### TEXTE DE L'EXERCICE
Cinéma : le “Blitz” de Steve McQueen, un enfant sous les bombes
Le cinéaste oscarisé de «12 Years a Slave» revient cette semaine sur les écrans avec une fiction historique. En pleine Seconde Guerre mondiale, un petit garçon traverse Londres à la recherche de sa mère, sous les bombardements.
Il ne faut pas confondre le réalisateur britannique Steve McQueen avec son illustre homonyme et acteur américain des années 60 et 70. Ce Steve McQueen apparaît comme l’un des piliers de la nouvelle génération de cinéastes planétaires. Il a remporté un Oscar du meilleur film en 2014, pour son «12 Years a Slave», sur l’esclavage, et, avant cela, la Caméra d’or au Festival de Cannes de 2008, ainsi que le BAFTA du meilleur espoir britannique en 2009, pour «Hunger», sur le conflit en Irlande et la grève de la faim du prisonnier Bobby Sands. Il revient cette année avec «Blitz», dans une Angleterre sous les bombardements nazis, en 1940 et 41.

### À FAIRE
**1)** Pour chacune des affirmations suivantes, dites si elle est conforme à l'article sur « Blitz » de Steve McQueen, en répondant par oui ou par non et en citant les mots du texte qui permettent de trancher.
(a) Le réalisateur de « Blitz » est un acteur américain des années 60 et 70.
(b) Dans « Blitz », un petit garçon parcourt Londres pour retrouver sa mère.
(c) « 12 Years a Slave » a obtenu l'Oscar du meilleur film en 2014.
**2)** Poursuivez l'article sur « Blitz » de Steve McQueen à partir de sa dernière phrase.

### DONNÉES FOURNIES
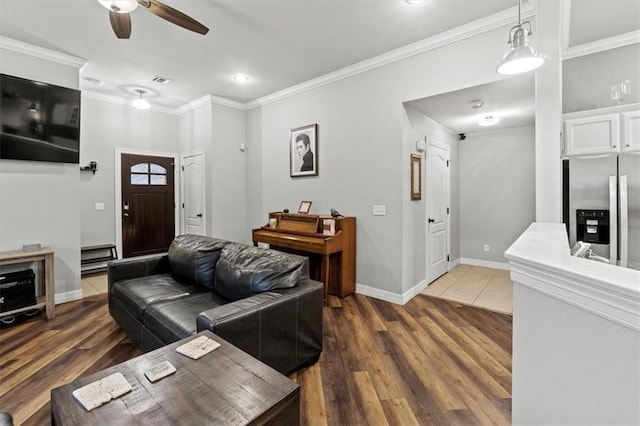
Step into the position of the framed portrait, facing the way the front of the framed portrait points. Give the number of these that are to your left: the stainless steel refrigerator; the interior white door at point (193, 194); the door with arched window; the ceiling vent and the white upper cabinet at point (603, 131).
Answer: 2

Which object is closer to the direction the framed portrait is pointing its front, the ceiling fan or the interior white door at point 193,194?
the ceiling fan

### VOS RÉPONSES
**1)**
(a) Non : « Il ne faut pas confondre le réalisateur britannique Steve McQueen avec son illustre homonyme et acteur américain des années 60 et 70. »
(b) Oui : « un petit garçon traverse Londres à la recherche de sa mère, sous les bombardements »
(c) Oui : « Il a remporté un Oscar du meilleur film en 2014, pour son «12 Years a Slave» »

**2)**
Restranscrire une expérience de la guerre d’Irak
L’envie de faire un tel film le tenait depuis 2003. Il avait été officiellement nommé «artiste de guerre», ce qui lui avait permis de se rendre en Irak avec l’armée britannique, mais comme observateur. Comprenant vite qu’il ne pourrait pas filmer ce qu’il voudrait, il préfère tourner cette année-là «Hunger», sur l’Irlande du Nord. C’est une photo d’archives, prise pendant la Seconde Guerre mondiale, qui sera le déclencheur de «Blitz».
L’image montre un enfant noir sur un quai de gare, au moment où le gouvernement évacuait les enfants de Londres. McQueen, qui travaille sérieusement, entame alors un travail de recherche documentaire dont la qualité est l’une des marques de fabrique pour chacun de ses films. Mais il tient son sujet, qui va lui permettre de dire enfin ce que son expérience vécue de la guerre d’Irak lui avait inspiré. Il va faire un récit de guerre, mais de la guerre au quotidien, chez les civils. Un récit où la caméra se tient à la hauteur des yeux d’un enfant de neuf ans.
La trame est simple à résumer : le petit George, remarquablement joué par le jeune Elliott Heffernan, va désobéir et s’échapper pendant son évacuation. Il va traverser Londres sous les bombes pour tenter de retrouver sa mère Rita, impeccable Saoirse Ronan, ouvrière dans une usine de munitions, ainsi que son grand-père, joué par Paul Weller. Ce dernier n’est pas un acteur professionnel, mais une figure phare de la scène punk puis de la pop britannique. La génération X se souviendra des groupes The Jam et The Style Council.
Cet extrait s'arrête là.